Her teaching goes beyond the interactive outline for every chapter of the Ballast book. She aspires to be the same kind of mentor for her students that she had earlier in her career: someone who picks up the phone, shares knowledge, and pushes you outside your comfort zone. Andrea provides her mentees with visibility into every task and encourages them to factor in moments of reflection to ensure they’re always learning something new from their work. As a healthcare architect, she’s learned from experience that the most challenging situations will define who we become – noting those lessons along the way impact, and better, our next endeavors.
To guide their learning experience, Andrea pushes her mentees to explore her belief in the three pillars of our industry: practice, research, and being hands on. “We talk about what the future of architecture is, but you can’t really move forward without pulling people up along on the way,” Hardy shares. However, she cautions against the pressure we put on the term “mentorship.” To her, mentoring should happen organically, a relationship based on the courage of both parties to be vulnerable and to learn from each other. While students need to be open to learning, the teachers are responsible for creating an environment that facilitates trust, conversations, and collaboration.
“Both teachers and mentors have to show up and be willing to share knowledge,” Hardy recommends. “You need to stop and make sure that people are actually learning from what you’re doing.
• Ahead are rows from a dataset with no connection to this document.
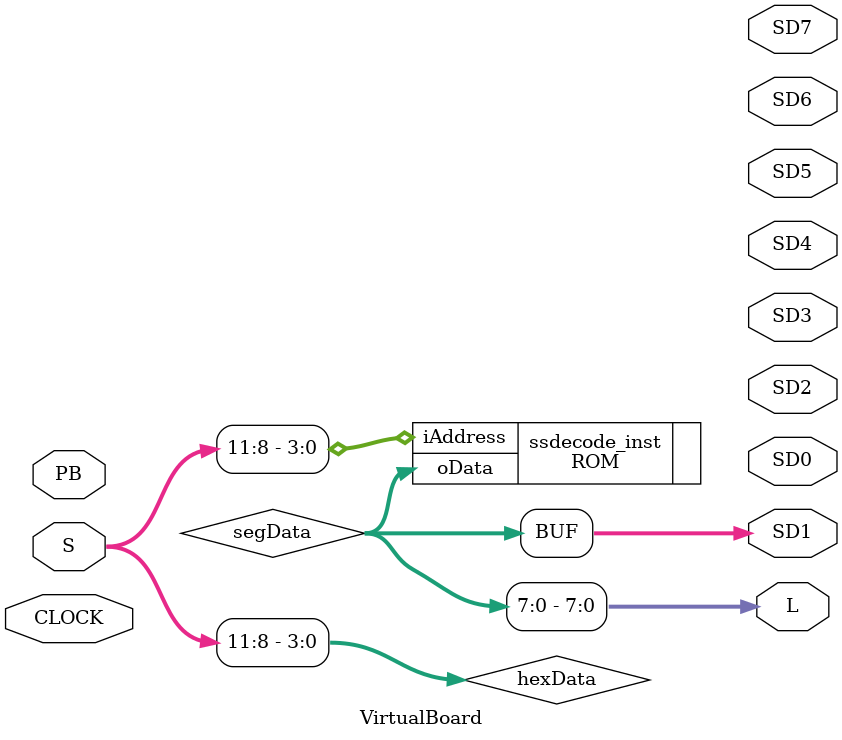
<source format=sv>
`default_nettype none 
module VirtualBoard (
    input  wire   CLOCK,      // 10 MHz Input Clock 
    input  wire  [19:0] PB,   // 20 Push Buttons, logical 1 when pressed
    input  wire  [35:0] S,    // 36 Switches
    output logic [35:0] L,    // 36 LEDs, drive logical 1 to light up
    output logic  [7:0] SD7,  // 8 common anode Seven-segment Display
    output logic  [7:0] SD6,
    output logic  [7:0] SD5,
    output logic  [7:0] SD4,
    output logic  [7:0] SD3,
    output logic  [7:0] SD2,
    output logic  [7:0] SD1,
    output logic  [7:0] SD0
);

/** The input port is replaced with an internal signal **/
wire [3:0] hexData  = S[11:8];

/************* The logic of this experiment *************/
wire [7:0] segData;
ROM ssdecode_inst(.iAddress(hexData), .oData(segData));

/****** Internal signal assignment to output port *******/
assign SD1 = segData;
assign L[7:0] = segData;

endmodule


</source>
The more we talk and share, the more we can push the industry forward.”
Snapshot from Andrea’s ARE Prep Session
Scott Steffes, Assoc. IIDA
Scott Steffes, Assoc. IIDA, senior designer, has discovered his passion for teaching in his intermediate interior design studio course at The Design School at ASU. Scott and his co-instructors guide undergraduate students through their first wellness studio, encouraging them to think creatively and broadly, while still working with practical conditions and constraints.
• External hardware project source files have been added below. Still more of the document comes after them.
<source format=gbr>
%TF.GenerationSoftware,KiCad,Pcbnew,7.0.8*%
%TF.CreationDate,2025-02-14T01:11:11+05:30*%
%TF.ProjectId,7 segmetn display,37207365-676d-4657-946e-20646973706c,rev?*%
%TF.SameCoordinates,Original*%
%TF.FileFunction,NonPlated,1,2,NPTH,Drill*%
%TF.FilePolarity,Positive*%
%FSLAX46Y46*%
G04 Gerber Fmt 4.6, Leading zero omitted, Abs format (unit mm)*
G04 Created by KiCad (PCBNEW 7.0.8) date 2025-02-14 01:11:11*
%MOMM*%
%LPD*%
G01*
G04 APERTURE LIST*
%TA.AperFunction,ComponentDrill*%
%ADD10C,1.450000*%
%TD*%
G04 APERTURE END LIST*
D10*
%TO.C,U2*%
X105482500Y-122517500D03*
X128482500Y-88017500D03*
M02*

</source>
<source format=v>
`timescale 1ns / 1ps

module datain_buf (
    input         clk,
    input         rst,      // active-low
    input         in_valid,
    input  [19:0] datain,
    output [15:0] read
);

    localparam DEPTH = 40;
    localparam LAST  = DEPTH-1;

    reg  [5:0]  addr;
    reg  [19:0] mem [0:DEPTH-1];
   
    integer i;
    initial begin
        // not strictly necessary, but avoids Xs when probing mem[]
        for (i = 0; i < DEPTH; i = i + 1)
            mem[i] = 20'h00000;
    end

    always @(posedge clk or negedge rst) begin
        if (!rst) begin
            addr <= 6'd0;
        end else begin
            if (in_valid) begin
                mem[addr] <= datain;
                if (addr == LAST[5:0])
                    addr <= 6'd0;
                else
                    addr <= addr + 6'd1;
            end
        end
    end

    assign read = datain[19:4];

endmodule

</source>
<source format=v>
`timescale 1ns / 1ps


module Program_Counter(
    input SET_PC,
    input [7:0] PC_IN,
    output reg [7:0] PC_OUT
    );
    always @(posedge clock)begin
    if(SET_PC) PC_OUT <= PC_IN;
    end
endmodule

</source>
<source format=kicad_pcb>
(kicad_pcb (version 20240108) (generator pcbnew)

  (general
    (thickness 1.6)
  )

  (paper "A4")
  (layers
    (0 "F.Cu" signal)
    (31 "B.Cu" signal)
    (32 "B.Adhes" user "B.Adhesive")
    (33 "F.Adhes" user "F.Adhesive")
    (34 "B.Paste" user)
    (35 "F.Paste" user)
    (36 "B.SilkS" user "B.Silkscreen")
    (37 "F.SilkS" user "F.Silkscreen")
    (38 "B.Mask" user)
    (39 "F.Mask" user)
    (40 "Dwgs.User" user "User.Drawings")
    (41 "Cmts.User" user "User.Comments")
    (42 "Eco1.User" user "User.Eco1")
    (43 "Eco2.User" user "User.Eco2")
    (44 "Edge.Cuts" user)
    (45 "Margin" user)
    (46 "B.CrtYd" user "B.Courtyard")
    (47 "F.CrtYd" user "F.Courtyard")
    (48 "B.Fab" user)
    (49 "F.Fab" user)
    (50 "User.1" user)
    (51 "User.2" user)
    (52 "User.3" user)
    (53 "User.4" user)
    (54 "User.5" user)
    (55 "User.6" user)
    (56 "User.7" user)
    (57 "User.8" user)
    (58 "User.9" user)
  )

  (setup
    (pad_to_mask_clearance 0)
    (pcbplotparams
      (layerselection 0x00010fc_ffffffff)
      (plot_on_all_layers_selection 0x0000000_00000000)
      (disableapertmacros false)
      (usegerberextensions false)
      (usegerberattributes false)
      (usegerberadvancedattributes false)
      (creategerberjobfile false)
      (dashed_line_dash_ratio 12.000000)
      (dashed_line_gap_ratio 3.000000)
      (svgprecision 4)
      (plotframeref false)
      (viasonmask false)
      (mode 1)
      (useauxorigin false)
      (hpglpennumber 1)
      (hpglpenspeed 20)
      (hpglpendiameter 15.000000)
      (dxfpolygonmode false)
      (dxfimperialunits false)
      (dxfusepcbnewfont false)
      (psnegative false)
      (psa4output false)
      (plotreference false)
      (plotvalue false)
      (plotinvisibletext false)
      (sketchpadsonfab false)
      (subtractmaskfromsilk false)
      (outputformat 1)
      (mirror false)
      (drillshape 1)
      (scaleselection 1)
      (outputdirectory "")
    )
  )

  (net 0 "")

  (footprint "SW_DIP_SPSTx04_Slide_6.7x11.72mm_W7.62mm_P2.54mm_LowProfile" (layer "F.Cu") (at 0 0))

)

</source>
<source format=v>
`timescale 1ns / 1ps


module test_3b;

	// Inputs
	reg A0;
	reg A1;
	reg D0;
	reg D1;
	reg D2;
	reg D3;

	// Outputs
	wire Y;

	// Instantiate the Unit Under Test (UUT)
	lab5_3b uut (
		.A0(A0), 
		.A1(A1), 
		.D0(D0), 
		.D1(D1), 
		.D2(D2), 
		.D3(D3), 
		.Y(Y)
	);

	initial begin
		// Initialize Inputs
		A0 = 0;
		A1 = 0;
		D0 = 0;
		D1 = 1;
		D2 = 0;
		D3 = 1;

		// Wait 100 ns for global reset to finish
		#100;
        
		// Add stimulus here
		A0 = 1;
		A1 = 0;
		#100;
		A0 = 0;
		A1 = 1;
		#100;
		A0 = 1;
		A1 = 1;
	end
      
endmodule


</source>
“This is what I’m meant to do,” Steffes reflects. “I just love sharing my experiences with and learning from the next generation of designers. Because that’s what teaching these students is. It’s a give and take of inspiration and creativity.”
Scott compares the intrigue of teaching to creative interactions with his daughters (Violet, 8, and Ava, 3). Doing something for the first time, or with little experience, is freeing, approaching projects with little judgment. His students are not clouded by the logistics and restrictions of their future practice; rather, they use their creativity to challenge the process and approach. “You’re guiding them to understand healthcare, but they’re also pushing you to challenge your boundaries,” he shares. “They’re constantly asking, ‘Why aren’t we doing it this way?’ and ‘Why can’t we do that?’, and the answer is always, ‘Then let’s try it and prove it out.’”
Design samples from ASU students
His biggest challenge in teaching? His students push him to reflect on his own approach to design. “The hardest thing about being a designer is always being creative,” Steffes reflects. “Creativity doesn’t always come easy, and sometimes it can be really hard to have too much freedom. But these students are inspiring and reminding me to let my guard down and dream a bit. It’s an ever evolving and exciting give and take.”
Our team members are organizing these courses but hearing their experiences, we have to ask ourselves: who is teaching who?